- Born: 1921
- Died: 1992 (aged 70–71)
- Known for: Balloon Twisting

= Henry Maar =

American balloon twister (1921–1992)

Henry J. Maar (1921–1992), known as "The Sultan of Balloons", was one of the pioneers in balloon twisting. He appeared for over a decade on episodes of the long running Bozo's Circus. While the origins of balloon twisting are impossible to prove, Emmy Award winning producer/director Joseph Maar has provided evidence that his father, Henry, may be the founder of balloon twisting. Larry Moss calls Joseph Maar's evidence "compelling" but warns that if Joseph Maar is correct then the history of balloon twisting would have to be rewritten. For example, the 1975 book by "Jolly the Clown" Petri credits "Herman Bonnert from Pennsylvania at a magician's convention in 1939" as being the first balloontwister.

==Joseph Maar's account==

Joseph Maar is the three time Emmy Award Winning Coordinating Director formerly with ESPN who worked on shows including Sports Center, Sports Century, Pardon the Interruption, and Around the Horn. He is also a client of some of the largest ballooning stores in the country. His story of his father has been picked up by several sources as the story of the origins of Balloon Twisting.

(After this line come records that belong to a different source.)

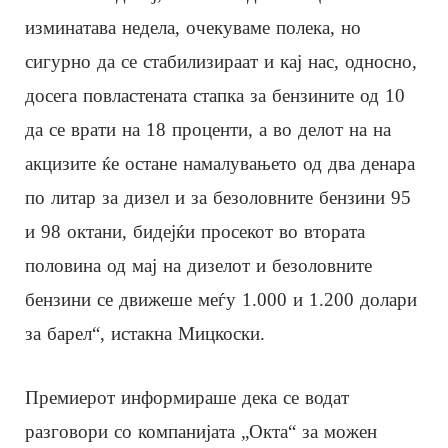
изминатава недела, очекуваме полека, но
сигурно да се стабилизираат и кај нас, односно,
досега повластената стапка за бензините од 10
да се врати на 18 проценти, а во делот на на
акцизите ќе остане намалувањето од два денара
по литар за дизел и за безоловните бензини 95
и 98 октани, бидејќи просекот во втората
половина од мај на дизелот и безоловните
бензини се движеше меѓу 1.000 и 1.200 долари
за барел“, истакна Мицкоски.
Премиерот информираше дека се водат
разговори со компанијата „Окта“ за можен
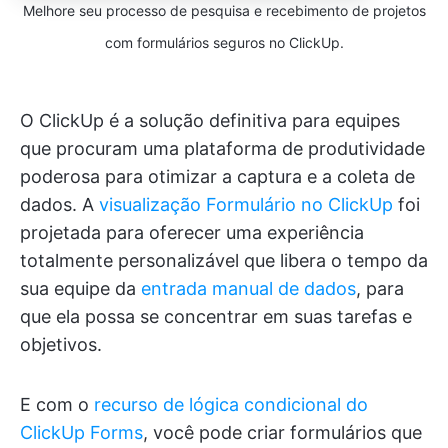
Melhore seu processo de pesquisa e recebimento de projetos
com formulários seguros no ClickUp.
O ClickUp é a solução definitiva para equipes
que procuram uma plataforma de produtividade
poderosa para otimizar a captura e a coleta de
dados. A
visualização Formulário no ClickUp
foi
projetada para oferecer uma experiência
totalmente personalizável que libera o tempo da
sua equipe da
entrada manual de dados
, para
que ela possa se concentrar em suas tarefas e
objetivos.
E com o
recurso de lógica condicional do
ClickUp Forms
, você pode criar formulários que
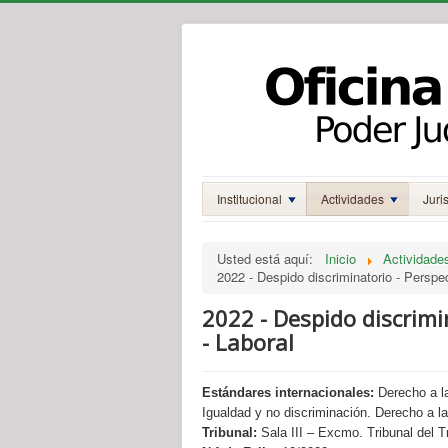
Institucional
Actividades
Juri
Usted está aquí:
Inicio
Actividade
2022 - Despido discriminatorio - Persp
2022 - Despido discrim
- Laboral
Estándares internacionales:
Derecho a la
Igualdad y no discriminación. Derecho a la 
Tribunal:
Sala III – Excmo. Tribunal del T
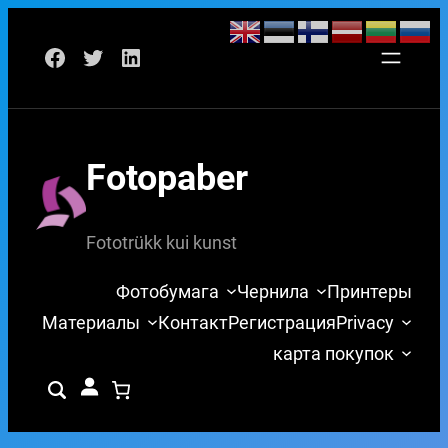
Перейти
Facebook
Twitter
LinkedIn
к
содержимому
Fotopaber
Fototrükk kui kunst
Фотобумага
Чернила
Принтеры
Материалы
Контакт
Регистрация
Privacy
карта покупок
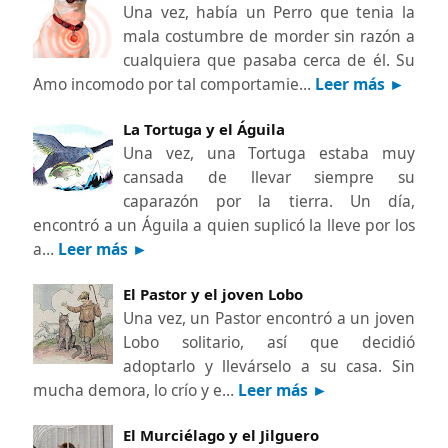
Una vez, había un Perro que tenia la
mala costumbre de morder sin razón a
cualquiera que pasaba cerca de él. Su
Amo incomodo por tal comportamie…
Leer más ►
La Tortuga y el Águila
Una vez, una Tortuga estaba muy
cansada de llevar siempre su
caparazón por la tierra. Un día,
encontró a un Águila a quien suplicó la lleve por los
a…
Leer más ►
El Pastor y el joven Lobo
Una vez, un Pastor encontró a un joven
Lobo solitario, así que decidió
adoptarlo y llevárselo a su casa. Sin
mucha demora, lo crío y e…
Leer más ►
El Murciélago y el Jilguero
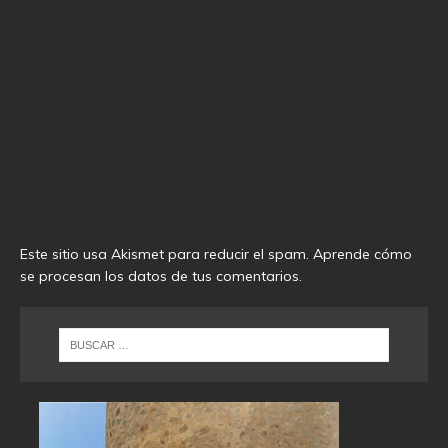
Este sitio usa Akismet para reducir el spam.
Aprende cómo
se procesan los datos de tus comentarios
.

According to Joseph Maar, his father had pleurisy as a child and spent several years at a TB Sanitorium in Milwaukee. To develop his lungs, the facility had Henry blow up balloons. In the 1930s Henry became a vaudeville magician. While preparing for a show in 1938 or 1939, Joseph writes, "he came back to the car to get the rest of his magic tricks only to find the vehicle had been broken into and everything was gone." With his magic tricks stolen, Maar went on stage and performed a show consisting primarily of balloon twisting. "Afterward, the agents went nuts and told him to forget the magic and to start doing the balloons. That [Henry Maar's agents said]'everyone's doing regular magic tricks but no one is doing the balloon tricks.'"

Henry spent the next ten years performing under the stage name of "Johnny Ford" and entertaining GIs with the USO. After World War II an agent offered Maar twice his rate to wear a clown suit while performing his act. From the late 50s to mid-70s, Joseph and a 1968 article from the Waukegan Sun-Times cites that his father was a regular on Bozo's Circus and other children's shows. Two of these episodes reside with BalloonHQ and in IMDb he is listed in the credits of the March 16, 1977 episode of Bozo's Circus.

Joseph Maar also credits his father with inventing 'face painting.' According to Joseph, his father would sometimes have trouble with his makeup during long summertime events. To cover his own need to touch up his clown make up, he would invite kids up on stage where Henry Maar would "make them up" like a clown.

==Other origin stories==

While Joseph Maar's story has been accepted as "compelling," it is not viewed as conclusive. Other twisters have been credited with being the originator of balloon twisting. They include:
- Val Andrews, in Manual of Balloon Modeling, Vol. 1, An Encyclopedic Series, credits H.J. Bonnert of Scranton, PA as being the "daddy of them all."
- John Shirley, in the preface to One balloon animals; the rubber jungle / Roger's rubber jungle by Roger Siegel, writes "probably began sometime around 1920 but did not become popular until the advent of the skinny balloons after World War II...The inventor of the one balloon animal is unknown, but his origination opened the door to a new art."
- Jim Church III writes, " Frank Zacone from Youngstown, Ohio was doing a balloon act during the 1940s and had been doing the act for some time."